8. Il résulte de ces dispositions qu'aussi longtemps que la personne condamnée n'a pas obtenu de la juridiction qui a prononcé la condamnation pénale le relèvement de sa peine d'interdiction du territoire, l'autorité administrative est tenue de pourvoir à son exécution en édictant à son encontre une décision motivée fixant son pays de destination, sous réserve qu'une telle décision n'expose pas l'intéressé à être éloigné à destination d'un pays dans lequel sa vie ou sa liberté serait menacée, ou d'un pays où elle serait exposée à des traitements contraires aux stipulations de l'article 3 de la convention européenne de sauvegarde des droits de l'homme et des libertés fondamentales.

9. En l'espèce, le requérant n'établit pas risquer de subir des traitements contraires aux stipulations de l'article 3 de la convention européenne de sauvegarde des droits de l'homme et des libertés fondamentales en cas de retour dans son pays d'origine.
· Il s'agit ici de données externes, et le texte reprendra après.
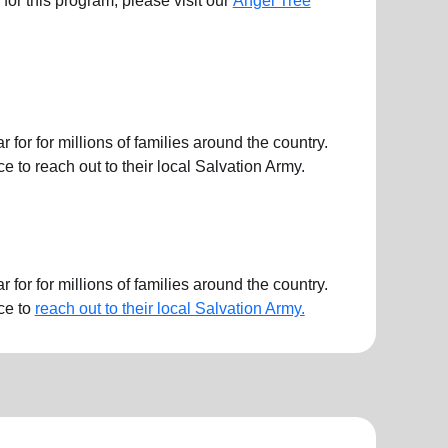
ts for this program, please visit our
Angel Tree
or for millions of families around the country.
 to reach out to their local Salvation Army.
or for millions of families around the country.
ce to
reach out to their local Salvation Army.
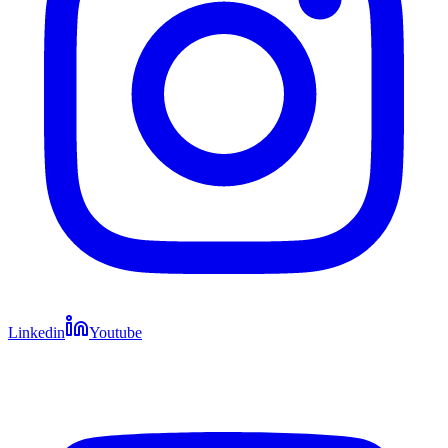
Linkedin
Youtube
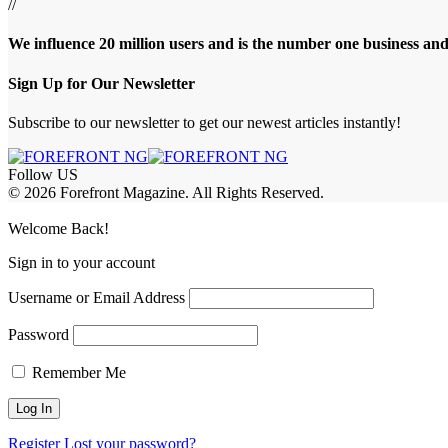
//
We influence 20 million users and is the number one business an
Sign Up for Our Newsletter
Subscribe to our newsletter to get our newest articles instantly!
Follow US
© 2026 Forefront Magazine. All Rights Reserved.
et Giriş
grandpashabet
berlinbet giriş
Welcome Back!
Sign in to your account
Username or Email Address
Password
Remember Me
Register
Lost your password?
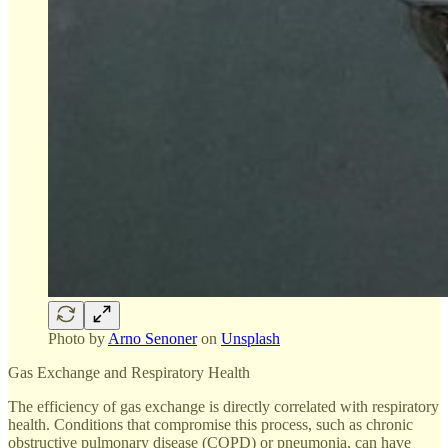
Photo by
Arno Senoner
on
Unsplash
Gas Exchange and Respiratory Health
The efficiency of gas exchange is directly correlated with respiratory
health. Conditions that compromise this process, such as chronic
obstructive pulmonary disease (COPD) or pneumonia, can have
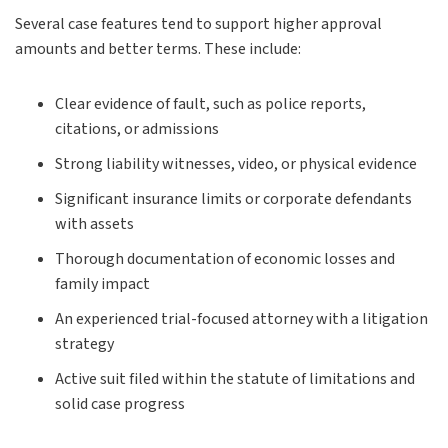
Several case features tend to support higher approval
amounts and better terms. These include:
Clear evidence of fault, such as police reports,
citations, or admissions
Strong liability witnesses, video, or physical evidence
Significant insurance limits or corporate defendants
with assets
Thorough documentation of economic losses and
family impact
An experienced trial-focused attorney with a litigation
strategy
Active suit filed within the statute of limitations and
solid case progress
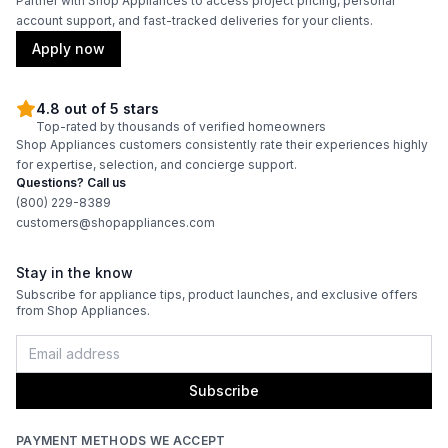
Partner with Shop Appliances to access project pricing, personal
account support, and fast-tracked deliveries for your clients.
Thermometer Included
:
Yes
Apply now
Certifications
4.8 out of 5 stars
Top-rated by thousands of verified homeowners
ADA Compliant
:
No
Shop Appliances customers consistently rate their experiences highly
for expertise, selection, and concierge support.
Questions? Call us
Features
(800) 229-8389
customers@shopappliances.com
Interior Lighting
:
No
Stay in the know
Infrared Burner
:
No
Subscribe for appliance tips, product launches, and exclusive offers
from Shop Appliances.
Grill Body Material
:
Stainless Steel
Rotisserie
:
Optional
Subscribe
PAYMENT METHODS WE ACCEPT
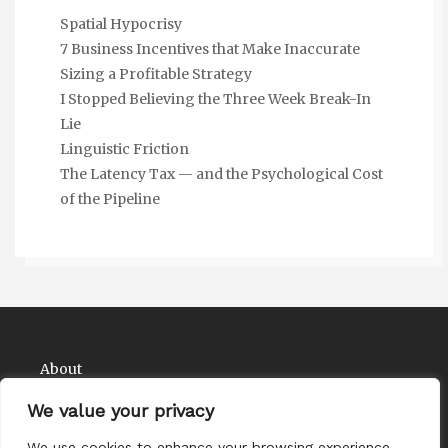
Spatial Hypocrisy
7 Business Incentives that Make Inaccurate
Sizing a Profitable Strategy
I Stopped Believing the Three Week Break-In
Lie
Linguistic Friction
The Latency Tax — and the Psychological Cost
of the Pipeline
About
Contact
We value your privacy
Privacy Policy
We use cookies to enhance your browsing experience,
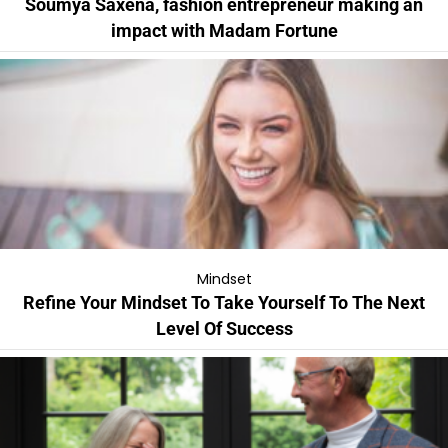
Soumya Saxena, fashion entrepreneur making an
impact with Madam Fortune
Mindset
Refine Your Mindset To Take Yourself To The Next
Level Of Success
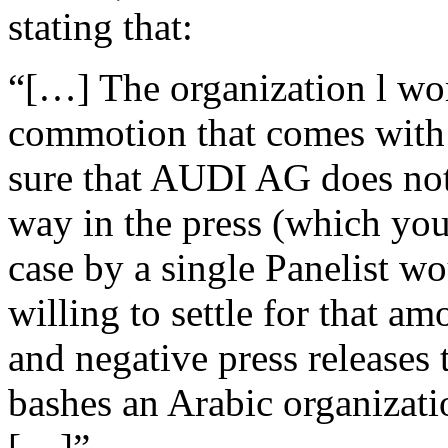
stating that:
“[…] The organization l wor
commotion that comes with 
sure that AUDI AG does not
way in the press (which yo
case by a single Panelist 
willing to settle for that a
and negative press releases
bashes an Arabic organizatio
[…]”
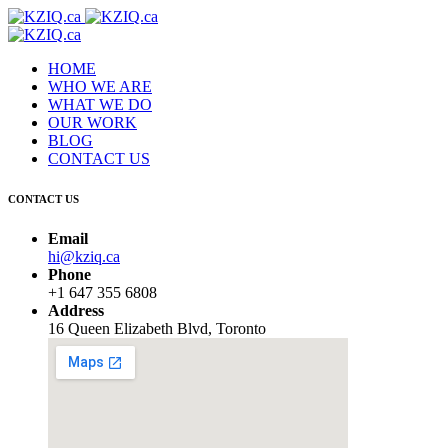
HOME
WHO WE ARE
WHAT WE DO
OUR WORK
BLOG
CONTACT US
CONTACT US
Email
hi@kziq.ca
Phone
+1 647 355 6808
Address
16 Queen Elizabeth Blvd, Toronto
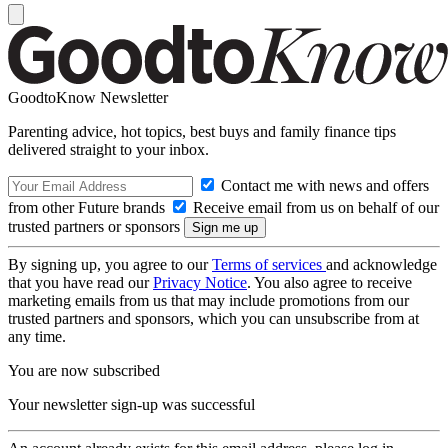
GoodtoKnow Newsletter
Parenting advice, hot topics, best buys and family finance tips
delivered straight to your inbox.
Contact me with news and offers
from other Future brands
Receive email from us on behalf of our
trusted partners or sponsors
By signing up, you agree to our
Terms of services
and acknowledge
that you have read our
Privacy Notice
. You also agree to receive
marketing emails from us that may include promotions from our
trusted partners and sponsors, which you can unsubscribe from at
any time.
You are now subscribed
Your newsletter sign-up was successful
Par suite, le préfet de police pouvait, sans entacher sa décision d'une erreur manifeste dans l'appréciation de ses conséquences sur la situation personnelle de M. A, fixer le pays dont il a la nationalité, comme pays de destination. Le moyen tiré la violation de l'article 3 de la convention européenne de sauvegarde des droits de l'homme et des libertés fondamentales et celui tiré de l'erreur manifeste d'appréciation ne peuvent qu'être écartés.

10. Il résulte de tout ce qui précède que les requêtes de M. A doivent être rejetées en toutes leurs conclusions.

D E C I D E :

Article 1er : Les requête de M. A sont rejetées.

Article 2 : Le présent jugement sera notifié à M. B A et au préfet de police.

Lu en audience publique le 29 mai 2024.

Le magistrat désigné,La greffière

D. MATALONA. HEERALALL

La République mande et ordonne au préfet de police en ce qui le concerne, et à tous commissaires de justice à ce requis en ce qui concerne les voies de droit commun, contre les parties privées, de pourvoir à l'exécution de la présente décision.